I was feeling very productive early this morning.
I changed out the light bulb yet again in the kitchen and
managed to a) finally find a bulb that worked and b) not shock myself.
I walked my trash to the dumpster, and despite having felt a
little puny the day before, felt well enough to go ahead and walk my mile just
as the sun was coming up.
When I got home, I grabbed a bill and a box that I needed to
drop off at the post office, and of course my camera. I figured I would drive the Wetlands today
instead of walk. That mile I had already
walked was weighing a little heavier on me this morning. My legs were feeling rubbery and I wondered
if maybe yesterday hadn’t been a fluke.
Maybe, after roughly six healthy years on immunosuppressants, my luck
had run out and I was getting sick.
An hour after my walk this morning, I was pulling out of the
post office when a friend called to check on me. I lasted about two minutes on the phone with
her before I said, “I gotta go.” I was
exhausted … suddenly and couldn’t catch my breath.
I decided to go to the Wetlands. Surely, I thought, it didn’t take energy just
to drive. I turned on the heated seats
in the car to relax the nagging pain building in my hips and back and drove on.
I pulled into the Wetlands a few minutes later and that was when
I realized I should have just headed home.
Like I said in yesterday’s blog post, sometimes it takes me
a little bit longer than most people to figure out the obvious.
They say you know you have the flu by how fast it comes on. Yes, I hadn’t felt well the day before, but I
had been well enough to walk this morning and then an hour later just talking
to someone on the phone, just sitting upright in the car was more than I could
handle.
The road through the Wetlands is one way. Once you start, you’re committed. There’s no turning around. Fortunately, it’s not a long road. I could have probably gone through it faster
this morning, but I was not leaving without pictures. I didn’t care how I felt.
The weather this morning seemed to reflect my mood, though
sometimes I think the weather directly impacts my mood. I am one of many Floridians who always seem
to go a little crazy when we haven’t seen the sun for a few days—or a few hours.
It was cloudy this morning and gray when I pulled into the
Wetlands, but then the sun did that magic trick where it seems to be hiding one
second, and then the next thing you know it’s knocked on the cloudy window and
shattered the glass with streams of Godlight breaking through.

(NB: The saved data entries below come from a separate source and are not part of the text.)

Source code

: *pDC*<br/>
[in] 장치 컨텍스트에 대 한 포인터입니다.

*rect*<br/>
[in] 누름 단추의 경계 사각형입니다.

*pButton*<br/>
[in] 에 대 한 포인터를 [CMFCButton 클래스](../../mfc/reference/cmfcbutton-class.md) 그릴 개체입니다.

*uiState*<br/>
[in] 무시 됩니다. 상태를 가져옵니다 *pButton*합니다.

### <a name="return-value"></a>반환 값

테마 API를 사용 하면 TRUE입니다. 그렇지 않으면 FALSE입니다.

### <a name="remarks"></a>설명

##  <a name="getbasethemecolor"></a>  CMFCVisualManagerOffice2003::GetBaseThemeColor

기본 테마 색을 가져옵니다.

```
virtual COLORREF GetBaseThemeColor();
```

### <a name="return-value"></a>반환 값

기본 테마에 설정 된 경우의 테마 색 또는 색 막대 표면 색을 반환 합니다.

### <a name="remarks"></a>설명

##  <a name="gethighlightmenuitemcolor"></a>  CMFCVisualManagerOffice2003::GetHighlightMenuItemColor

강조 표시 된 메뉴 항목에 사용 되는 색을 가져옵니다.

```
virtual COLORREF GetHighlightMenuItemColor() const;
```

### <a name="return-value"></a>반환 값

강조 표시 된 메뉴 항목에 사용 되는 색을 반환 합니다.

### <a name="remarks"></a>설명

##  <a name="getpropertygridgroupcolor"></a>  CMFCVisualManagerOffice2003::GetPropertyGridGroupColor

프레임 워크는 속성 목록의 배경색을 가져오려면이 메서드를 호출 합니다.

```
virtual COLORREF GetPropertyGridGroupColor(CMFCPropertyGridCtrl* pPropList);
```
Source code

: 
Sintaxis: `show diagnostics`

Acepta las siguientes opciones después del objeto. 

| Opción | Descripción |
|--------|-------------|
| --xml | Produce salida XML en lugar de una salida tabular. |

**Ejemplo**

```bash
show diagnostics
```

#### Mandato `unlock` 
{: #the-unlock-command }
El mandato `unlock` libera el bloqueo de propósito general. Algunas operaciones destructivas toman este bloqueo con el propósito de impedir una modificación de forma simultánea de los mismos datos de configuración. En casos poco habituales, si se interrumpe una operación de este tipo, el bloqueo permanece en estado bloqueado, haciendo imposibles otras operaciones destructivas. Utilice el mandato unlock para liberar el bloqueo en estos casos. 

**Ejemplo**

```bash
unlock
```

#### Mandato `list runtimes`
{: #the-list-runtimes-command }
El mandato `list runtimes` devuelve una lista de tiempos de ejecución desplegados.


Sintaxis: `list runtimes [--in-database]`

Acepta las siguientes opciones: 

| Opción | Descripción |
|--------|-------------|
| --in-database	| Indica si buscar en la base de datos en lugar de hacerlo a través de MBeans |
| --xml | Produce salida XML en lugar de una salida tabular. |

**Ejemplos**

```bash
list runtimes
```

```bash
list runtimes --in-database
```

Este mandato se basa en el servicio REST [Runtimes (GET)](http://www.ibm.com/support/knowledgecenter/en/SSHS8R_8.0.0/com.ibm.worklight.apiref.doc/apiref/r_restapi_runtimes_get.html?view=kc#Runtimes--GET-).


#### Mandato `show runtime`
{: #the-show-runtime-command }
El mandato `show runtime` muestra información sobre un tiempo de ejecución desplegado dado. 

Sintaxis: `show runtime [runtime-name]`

As I drove through the Wetlands, the sky alternated between
cloudy and sunny. The birds that stood
in shade seemed to hunch over and fluff their feathers and look as gloomy as
the skies, but the birds that stood in sunlight seemed to come alive, lifting
their heads and relishing how the sunlight danced across their feathers.
“Make sure you get my good side,” these birds seem to say to
me.
I left the Wetlands and raced home. I say “raced” but I took a detour to check on
the White Pelicans around the corner from me.
I didn’t stop to take pictures. I
was rapidly running out of energy to drive.
But I slowed and I smiled.
There were dozens of White Pelicans in the retention pond
and dozens more in the sky overhead.
Now those are some serious sky decorations, I thought.
I like my skies best filled with sun and blue, dotted here
and there with pelicans or ospreys or hawks.
Back home, I dragged my weary body up the stairs, physically
spent, but soul nourished by the best of spiritual medicine.